Dyer, 60, has just completed his 16th year in office leading the City Beautiful and has set his campaign kickoff address Monday evening at The Abbey, a downtown Orlando watering hole that is a favorite stop for Democrats.
Dyer, a Democrat and former state Senator, has won each of his previous re-election bids by more than 20 points, sometimes in multi-candidate fields. He last was re-elected in 2015 when he defeated Paul Paulson 63-33. The Orlando elections are non-partisan.
There is plenty of time for more candidates as the filing deadline is not until September, but so far the 2019 mayoral election is setting up as a rematch between Dyer and City Commissioner Samuel Ings, whom Dyer defeated in 2004 in a five-way Orlando mayoral election. Also in the field this year are Aretha Simons, who has twice run unsuccessfully for the commission; Jentri Casaberry and Shantel Bennett.
In February, his first month on the campaign, Dyer, a lawyer, raised $36,000 to start his campaign, including $5,000 of his own money. Ings, a retired police officer, entered the contest in late February and reported bringing in only $100. Simons, who runs a non-profit, has brought in about $33,000 so far in more than a year as a candidate, including $10,000 of her own money.
The other two have not raised any money.
The 2019 mayoral campaign likely will focus on Dyer’s leadership in development of two major new communities, Lake Nona on the far southeast side, and Creative Village Downtown, along with the city’s extension of bike trails and nurturing of community business districts through the Orlando Main Streets Program, and the state’s fastest-growing economy.
Yet the city struggles with affordable housing issues, a low-wage economy, and transportation and public transit shortfalls.
Dyers’ candidacy for another term comes even as the only other job he said he would ever be interested in pursuing is opening, the presidency of Orlando’s University of Central Florida. Dyer dismissed any interest in the job when UCF last launched a national search in late 2017, a search that resulted in Dale Whittaker getting that position.
With Whittaker’s resignation in February, the UCF board launched a new national search last week.

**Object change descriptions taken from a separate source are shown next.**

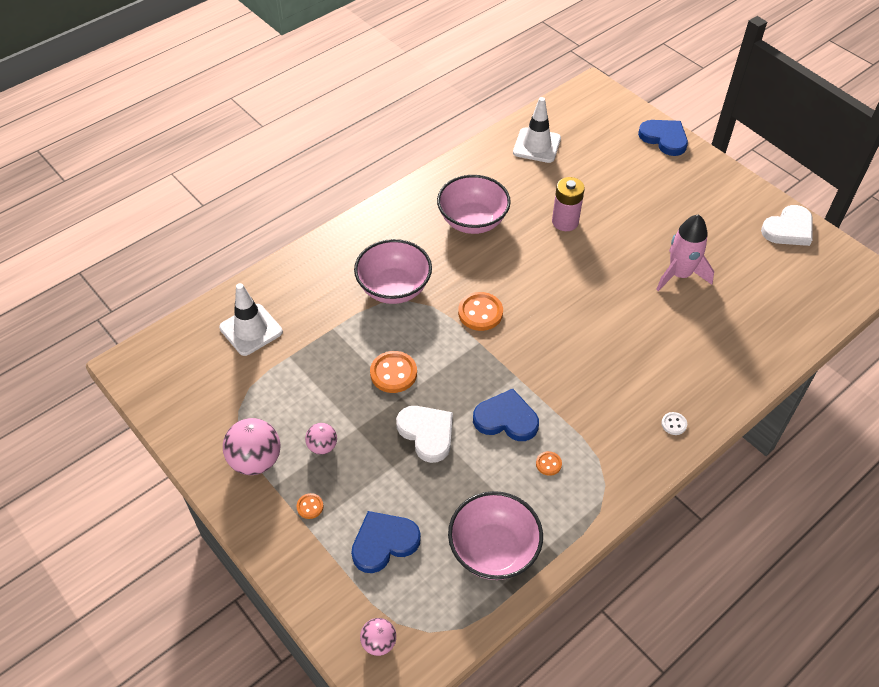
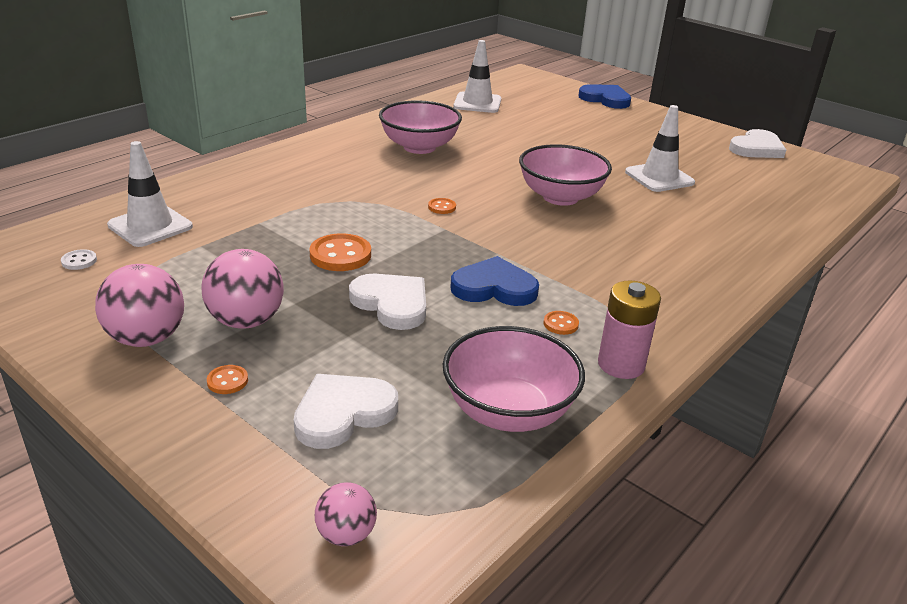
camera: 10 degrees left, 20 degrees down
(322, 446) = (246, 321): pink ball -> pink ball, size x1.75
(384, 542) = (343, 413): blue heart -> white heart
(394, 288) = (334, 192): pink bowl -> pink bowl (560, 197)
(480, 313) = (442, 207): orange button -> orange button, size x0.51
(565, 222) = (521, 146): pink battery -> pink battery (621, 365)
(674, 424) = (704, 284): white button -> white button (79, 261)
(679, 274) = (659, 177): pink rocket -> white traffic cone

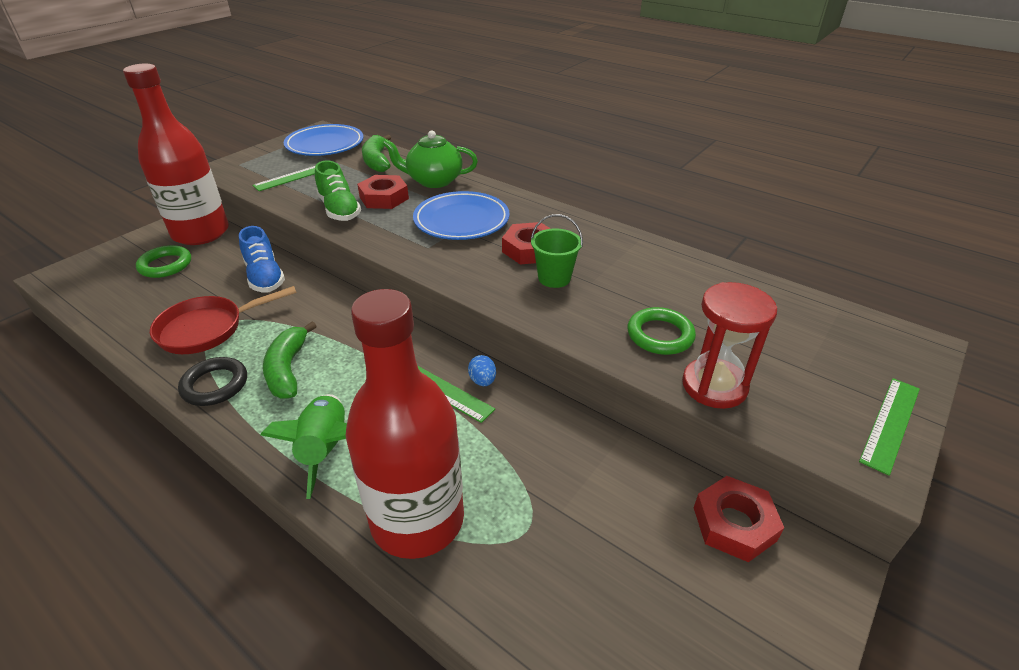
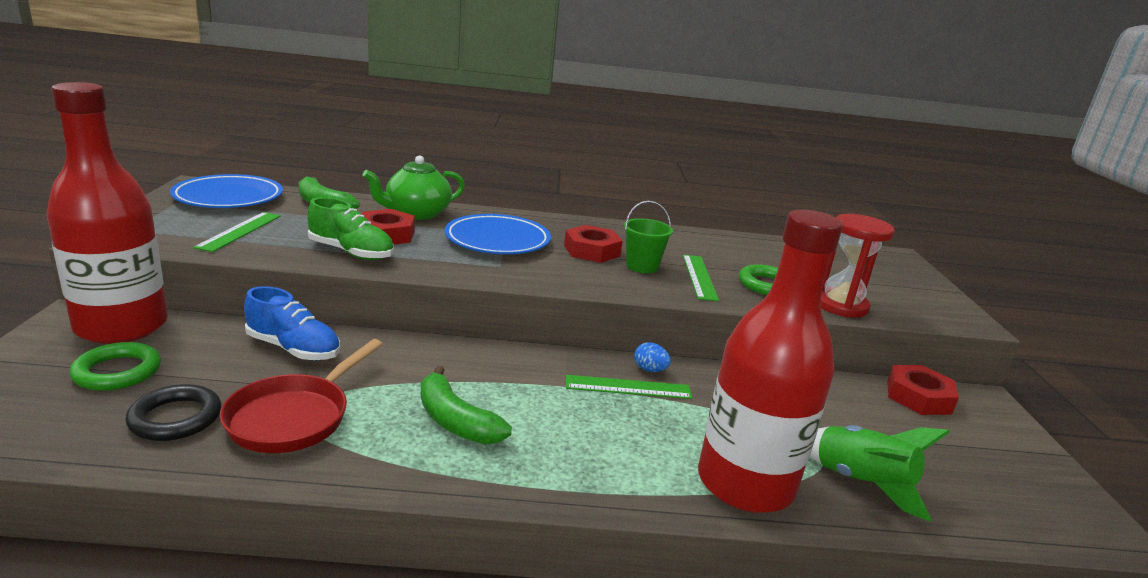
camera: 40 degrees left, 15 degrees down
(215, 385) = (390, 463): black ring -> black ring (175, 418)
(325, 449) = (595, 469): green rocket -> green rocket (860, 483)
(890, 423) = (943, 298): green ruler -> green ruler (699, 277)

Ings’ candidacy has begun a scramble to succeed him in the commission’s District 6 seat, which represents Orlando’s southwest side. Former state Sen. Gary Siplin has filed for the seat, as has Bakari Burns, who runs a non-profit health care center for the homeless.
The other two commission seats thus far have drawn only the incumbents seeking re-election, Tony Ortiz in District 2, and Patty Sheehan in District 4.